This week, we came across a Pew Research Center study on parenting in America. Among many fascinating statistics was one about the percentage of parents who say they are doing a “very good job.” While 39 percent of fathers thought they were doing a very good job, 51 percent of mothers thought the same. Millennial mothers gave themselves the best marks, with 57 percent reporting that they thought they were doing a very good job. 

This led us to ask ourselves why in the world we have to think we are doing a very good job at all. Can’t we just do a good job and leave it there? Why the superlative?

As parents, we constantly receive advice and input about how to be better, which mostly leaves us feeling like we are worse off than we had originally thought. One quick scroll through Instagram can make you feel like your 4-year-old is destined for lifelong basement dwelling, if you don’t make them a mermaid sandwich for lunch every day. This probably goes a long way in explaining why a recent survey conducted at Ohio State University reported that 66 percent of working parents are experiencing burnout after two years of COVID parenting. (We did not need a survey to tell us this but researchers gotta research).

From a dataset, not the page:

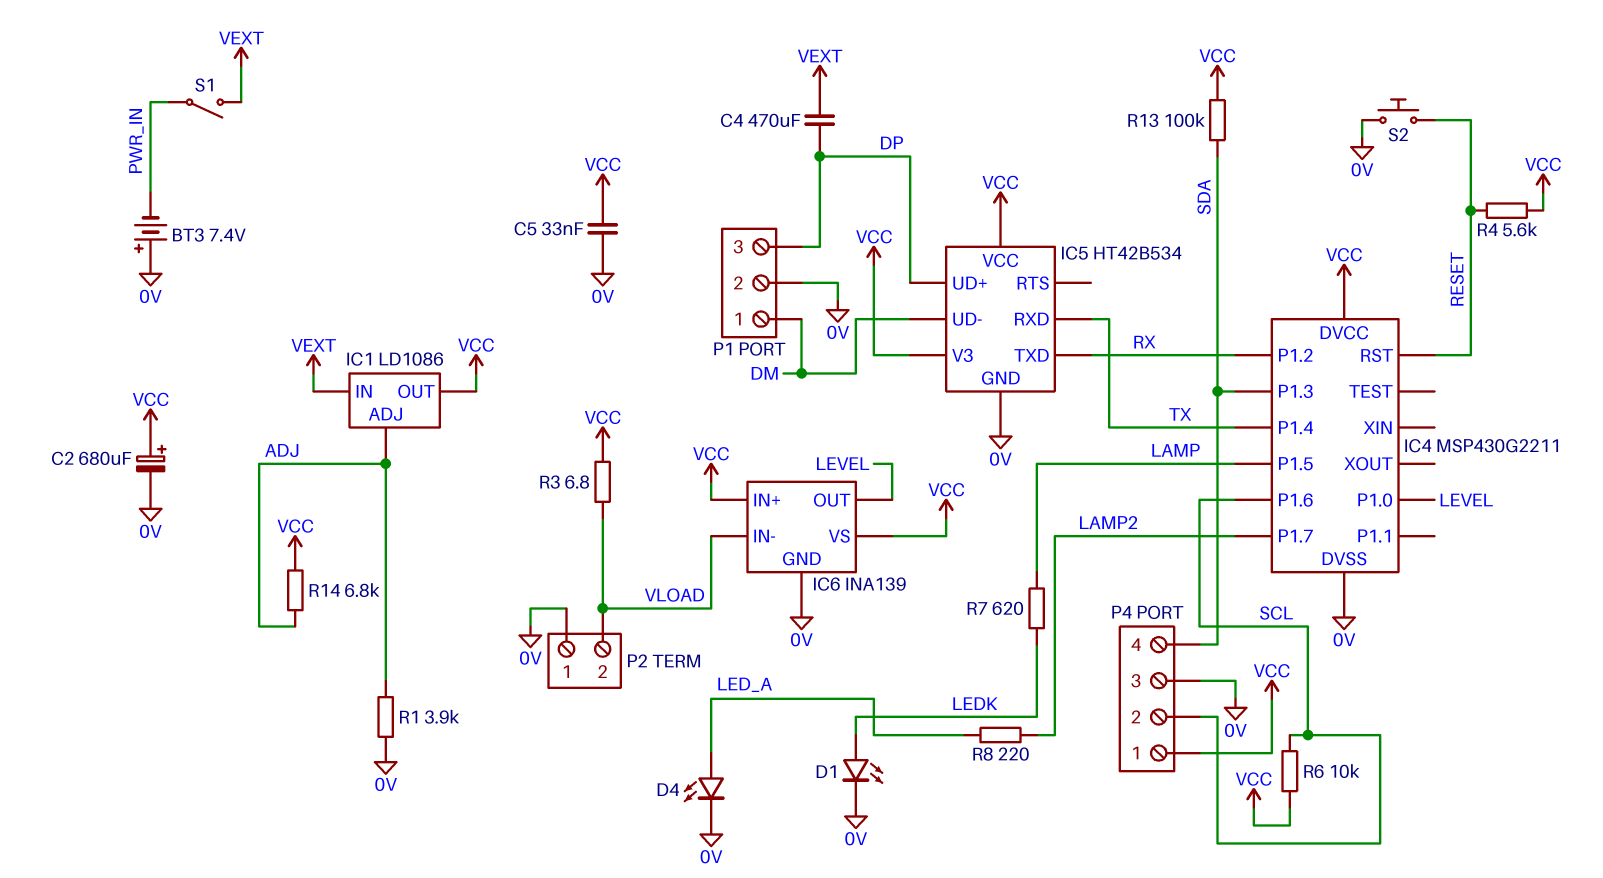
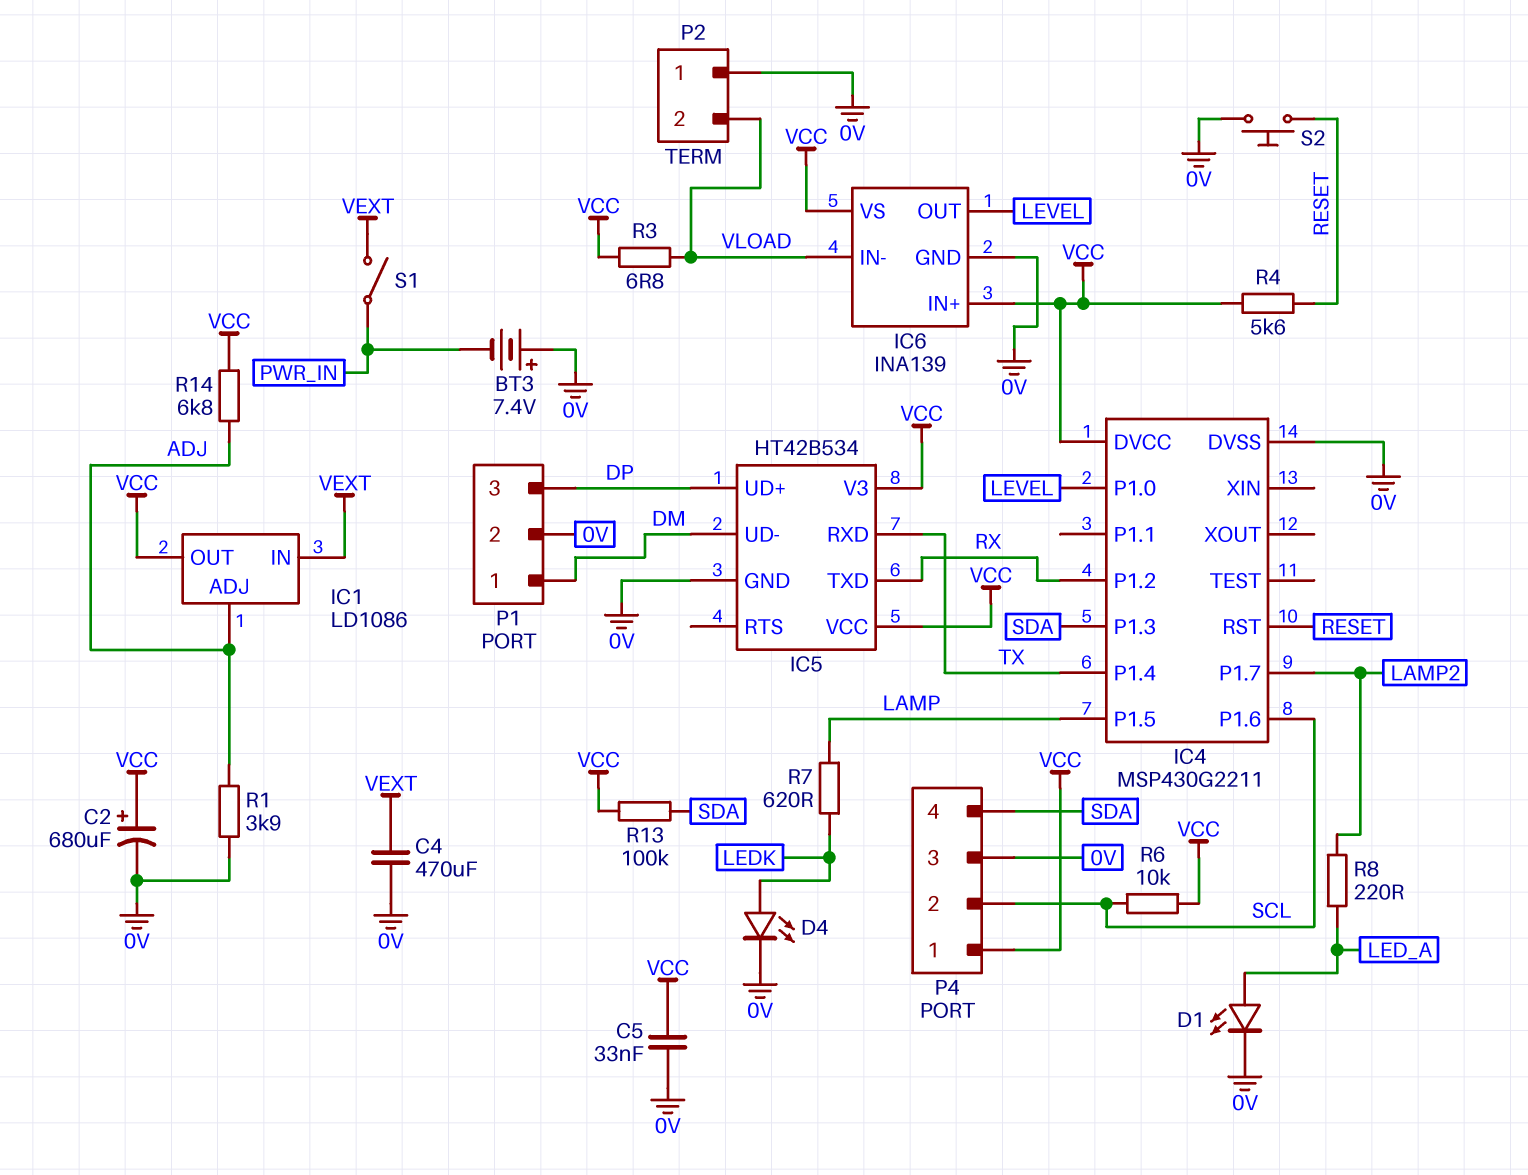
C4: 470uF (DP, VEXT) -> 470uF (0V, VEXT)
D1: LED (A LEDK, K 0V) -> LED (A LED_A, K 0V)
D4: LED (A LED_A, K 0V) -> LED (A LEDK, K 0V)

Then, the New York Times published a Parental Burnout Quiz this week that we promptly took, and lo and behold, we both have “mild burnout.” But, as pretend social scientists, we know that the results of studies only matter insofar as their interpretation, and we decided that mild burnout was basically a failure. After all, this only means we haven’t worked ourselves hard enough to reach extreme burnout. Armed with the data to show that her parenting strife was not cutting it, Alexina volunteered to make fresh muffins for an end-of-school breakfast for both of her children’s schools. This required a 5am day-of baking session in addition to her job as her household’s main caregiver and sole breadwinner, but nevermind because now she has the honorable distinction of having extreme burnout. Congratulations, Alexina! Your medal is in the mail. 

This is sick and twisted, of course, so to cut ourselves some slack, we came up with a new and better quiz, for your quizzing pleasure:

  1. Did you get up this morning? Yes/No
  2. Do you love your child and want the best for them? Yes/No

If you answered yes to questions 1 and 2 or just to question 2, then CONGRATULATIONS!!! You are a good parent and that is unequivocally good news.